Research article

National investment

Investment volumes set new H1 record


Carpetright, Purfleet, where Abrdn, advised by Savills, has sold a 492,000 sq ft unit to Valor for £143m

Record-breaking first half of 2022 belies market sentiment at the end of this period, with a number of investors taking stock of the impact interest rate rises will have on pricing and the market characterised by outward yield movement

Tom Scott, Director, UK Investment

The first half of 2022 has seen total logistics investment volume reach £4.8bn. This is the highest first half investment volume ever recorded, £1bn ahead of the 2021 record and 340% above the long-term average. Key deals in the first half of the year include Goldman Sachs’ disposal of the Hercules portfolio to Axa REIM for £391m and Arrow Capital purchasing the Amazon fulfilment centre in Wakefield for £233m, which is the largest single let transaction of the year so far.

The volume transacted belies current sentiment though, and as the year has progressed this has changed markedly as investors digest how rising debt costs impact buying decisions. Indeed, 66% of the capital deployed in the sector this year was in the first quarter of the year. With interest rates having since risen from historic lows to 1.25% in just six months, investors are now assuming further rate rises will come in the second half of the year. For leveraged buyers, the rising cost of capital is having a material impact on the price investors are able to pay for assets. As a result, Savills has this month moved our prime yield for both logistics and multi-let out to 3.5% with further outward pressure expected.

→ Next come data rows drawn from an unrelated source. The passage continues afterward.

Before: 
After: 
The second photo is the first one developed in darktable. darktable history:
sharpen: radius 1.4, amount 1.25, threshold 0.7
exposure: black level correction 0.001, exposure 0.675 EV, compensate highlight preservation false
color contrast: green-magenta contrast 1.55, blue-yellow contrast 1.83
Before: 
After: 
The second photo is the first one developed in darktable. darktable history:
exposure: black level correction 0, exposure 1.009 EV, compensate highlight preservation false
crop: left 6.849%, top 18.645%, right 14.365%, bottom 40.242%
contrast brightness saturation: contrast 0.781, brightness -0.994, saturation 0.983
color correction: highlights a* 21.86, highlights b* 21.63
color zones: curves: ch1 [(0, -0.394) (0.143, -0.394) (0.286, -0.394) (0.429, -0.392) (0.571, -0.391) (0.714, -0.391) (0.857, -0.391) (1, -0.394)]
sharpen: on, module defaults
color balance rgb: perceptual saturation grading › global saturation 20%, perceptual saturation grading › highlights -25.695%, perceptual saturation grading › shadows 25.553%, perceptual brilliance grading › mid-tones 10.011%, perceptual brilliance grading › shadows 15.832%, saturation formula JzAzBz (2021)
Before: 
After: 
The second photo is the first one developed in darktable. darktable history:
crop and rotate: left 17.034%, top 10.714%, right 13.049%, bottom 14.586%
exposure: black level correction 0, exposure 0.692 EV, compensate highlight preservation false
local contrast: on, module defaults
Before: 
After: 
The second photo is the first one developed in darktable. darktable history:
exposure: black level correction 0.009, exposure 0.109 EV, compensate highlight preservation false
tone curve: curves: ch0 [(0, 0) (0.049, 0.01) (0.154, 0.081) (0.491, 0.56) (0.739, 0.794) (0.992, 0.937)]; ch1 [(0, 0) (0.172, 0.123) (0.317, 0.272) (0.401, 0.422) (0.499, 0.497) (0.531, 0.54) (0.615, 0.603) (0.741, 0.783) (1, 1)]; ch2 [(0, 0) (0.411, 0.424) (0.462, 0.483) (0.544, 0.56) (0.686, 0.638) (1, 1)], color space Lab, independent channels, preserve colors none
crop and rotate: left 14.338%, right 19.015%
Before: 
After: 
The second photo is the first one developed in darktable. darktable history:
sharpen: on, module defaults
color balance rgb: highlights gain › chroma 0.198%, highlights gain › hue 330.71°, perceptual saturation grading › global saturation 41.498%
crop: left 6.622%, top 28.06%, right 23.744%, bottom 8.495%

As our research demonstrates, the occupational market continues to perform at exceptional levels with supply and demand remaining mismatched which, in turn, is driving rental growth. With MSCI reporting 5% rental growth already for this year at a nationwide level. Indeed, when compared with other sectors of commercial real estate the occupier market drivers really are compelling.

However, it is clear that the definition of prime has narrowed dramatically as investors are now seeking assets where rental growth can be captured through asset management or lease events and generally unable to sit on low yields for an extended period of time.

Moving forward we expect a slower third quarter as the market regroups over the summer and new pricing levels emerge. During this period of reflection, we anticipate that the buyer pool for assets will thin out which, combined with new pricing levels, could see the UK institutions return to the market having accounted for just 18% of acquisitions over the last three years, down from a high of 42% of the market in the middle of the last decade.